Links: Assessing at the contending chops of the Blazers
It’s a New Year and the Trail Blazers are still hanging around at the top of the standings.
A couple of places around the basketball internet focused on the Blazers, their chops as contenders and teams that might be more “for real” than the 25-7 Blazers.
Tom Haberstroh of ESPN.com had entire column where he writes that the Golden State Warriors should be considered more of a contender than the Blazers. He cites that the two team’s point differential is comparable despite Portland having much better health than Golden State.
But with the exception of a rookie being sidelined, what we’re watching is just about the best-case scenario for the Blazers. And nonetheless, they’re just barely better than the Warriors on the season in point differential (plus-5.3 vs. plus-5.1 per 100 possessions). Even with Iguodala out for a long stretch, the two teams are neck-and-neck in the Hollinger Power Rankings despite the gap in the standings. The Blazers’ superior record is boosted by some Lillard-spun good fortune in clutch situations. In games where the score margin is within three points in the final minute, the Blazers are 12-3 while the Warriors are just 8-6.
With health — for now — on their side, the Warriors went 11-5 in December and enter Thursday’s showdown with the Miami Heat carrying a six-game win streak. And four of those five December losses have been by four points or fewer. What’s more, the road is about to get smoother thanks to a scheduling quirk that has 24 of the Warriors’ next 49 games coming against the sorry Eastern Conference.

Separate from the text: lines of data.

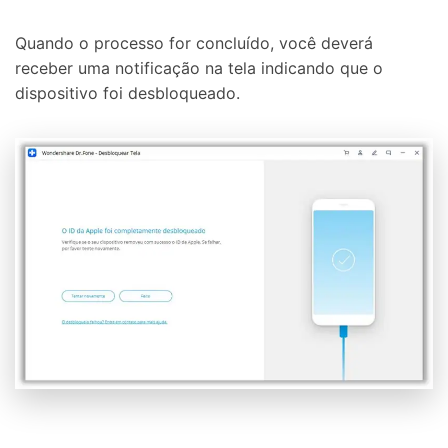
Quando o processo for concluído, você deverá
receber uma notificação na tela indicando que o
dispositivo foi desbloqueado.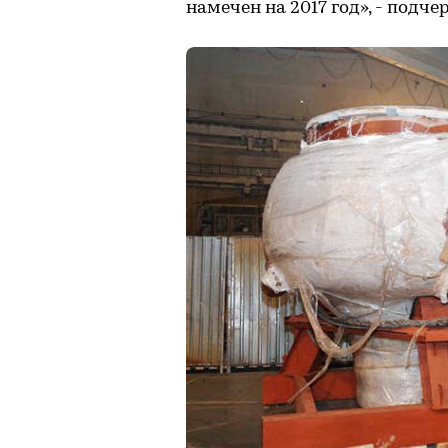
намечен на 2017 год», - подч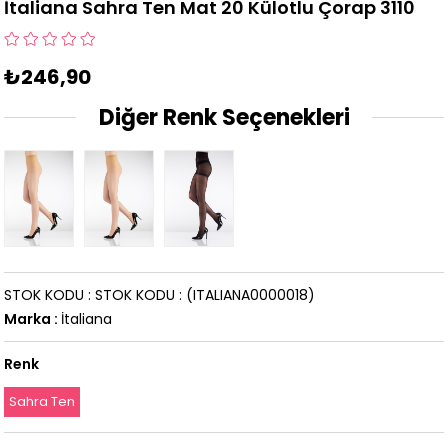
İtaliana Sahra Ten Mat 20 Külotlu Çorap 3110
₺246,90
Diğer Renk Seçenekleri
STOK KODU
STOK KODU
(ITALIANA0000018)
Marka
:
İtaliana
Renk
Sahra Ten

Contrary to popular belief, the Warriors are a defense-first team thanks to Iguodala and Bogut.
Ultimately for the Warriors, Iguodala changes everything. When Iguodala went down with a strained hamstring in November, it derailed the Warriors’ season as they played without their best perimeter defender and primary ball handler behind Curry for 12 games. In his absence, the Warriors went 5-7 and surrendered 105 points per 100 possessions to the other team, a rate that would rank 25th in the league over a full season or roughly the same rate as the Blazers’ defense (104.8 points per 100 possessions).
J.A. Adande and Izzy Gutierrez of ESPN.com had a “Coast-to-Coast” back and forth and the first question of their piece centered on the Russell Westbrook injury and the viability of the jump-shooting Blazers.

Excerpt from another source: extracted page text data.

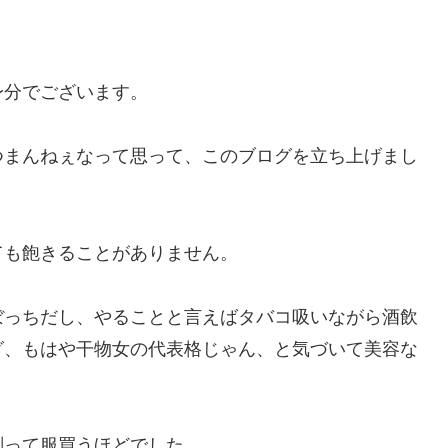
身分でございます。
つまんねぇなって思って、このブログを立ち上げまし
ても飽きることがありません。
ぼっちだし、やることと言えばタバコ吸いながら酒飲
グ、もはや干物女の代表格じゃん、と気づいて美容な
削って服買うほどでした。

Yes, they’re a jump-shooting team and jump-shooting teams usually find themselves making more putts than jumpers come June. But the way the Blazers perform in crunch time makes me think their way could work. They’re 11-2 in games decided by three points or fewer. Yes, they’re shooting jumpers. But they execute so well they’re shooting open jumpers. According to NBA.com stats, the Blazers are tops in the league in clutch scoring and clutch true shooting percentage. And what are playoff games if not 48 minutes of clutch time?
What Portland can ride to playoff success, more so than random shots late in games, is their trust in each other. Their starting five, plus Mo Williams, is moving the ball like the Spurs and Heat, seemingly finding wide-open shooters regardless of the time of game. When you’ve built up a season of those kinds of habits, it tends to translate in the playoffs. And what two teams were in the Finals last season? The teams that arguably moved the ball best all season. So I’m with you on the Blazers.

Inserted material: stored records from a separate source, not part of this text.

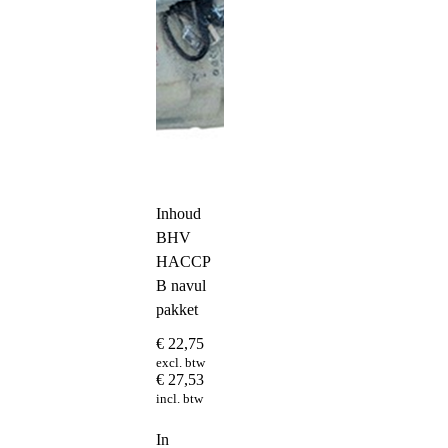
Inhoud
BHV
HACCP
B navul
pakket
€
22,75
excl. btw
€
27,53
incl. btw
In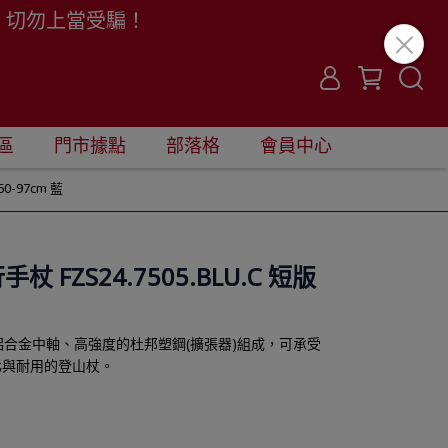
。切勿上當受騙！
區
門市據點
部落格
會員中心
50-97cm 藍
杖 FZS24.7505.BLU.C 短版
的鋁合金中軸、高強度的杜邦塑鋼(擴張器)組成，可承受
化與耐用的登山杖。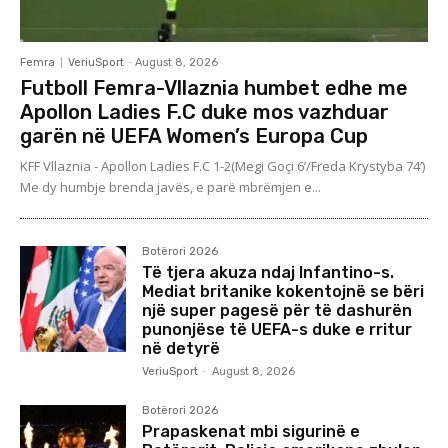
Femra
VeriuSport
-
August 8, 2026
Futboll Femra-Vllaznia humbet edhe me
Apollon Ladies F.C duke mos vazhduar
garën në UEFA Women’s Europa Cup
KFF Vllaznia - Apollon Ladies F.C 1-2(Megi Goçi 6’/Freda Krystyba 74’)
Me dy humbje brenda javës, e parë mbrëmjen e...
Botërori 2026
Të tjera akuza ndaj Infantino-s.
Mediat britanike kokentojnë se bëri
një super pagesë për të dashurën
punonjëse të UEFA-s duke e rritur
në detyrë
VeriuSport
-
August 8, 2026
Botërori 2026
Prapaskenat mbi sigurinë e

Our friend Ben Golliver from Blazersedge.com, wearing his SI.com hat, discussed the Blazers as contenders with his partner in crime Rob Mahoney.
Portland is different in a number of ways from the other teams in this group in addition to their defense, which is the lowest ranking on either side of the ball by any of the five teams mentioned here. The Blazers’ core players lack in meaningful playoff success, their bench is arguably the weakest of the five teams discussed here, and their core pieces have had less time to jell than the others. Those conditions aren’t enough to prevent the Blazers from winning the franchise’s first playoff series since 2000, but they do make it seem a bit early to crown the Blazers as unqualified title contenders. Usually, contenders achieve postseason success step-by-step — the Heat, Pacers and Thunder are all examples from recent years — and the Blazers are in a position to bring back all of the key pieces of their rotation next season, while making tweaks around the edges and filling out their bench next summer. Put it this way: I like the idea of Blazers as title contenders in 2015 more than 2014, much like the Pacers look more ready this year than last.
The Blazers are an elite offensive team capable of stout defensive stretches, and in that they’d seem to qualify as contenders in some form. Their 25-7 record — tied for third in the NBA — speaks for itself, and has the proper pythagorean foundation and strength of schedule to confirm its integrity. The Blazers’ pace-adjusted point differential, too, is right in the mix with the Warriors, Rockets, and Clippers. That’s a fair grouping; Portland may not be a contender by the same standard as Miami, Indiana, San Antonio, or Oklahoma City, but they have the offensive dominance, occasional defensive viability, and underlying chemistry necessary to make a run if the right string of matchups presents itself.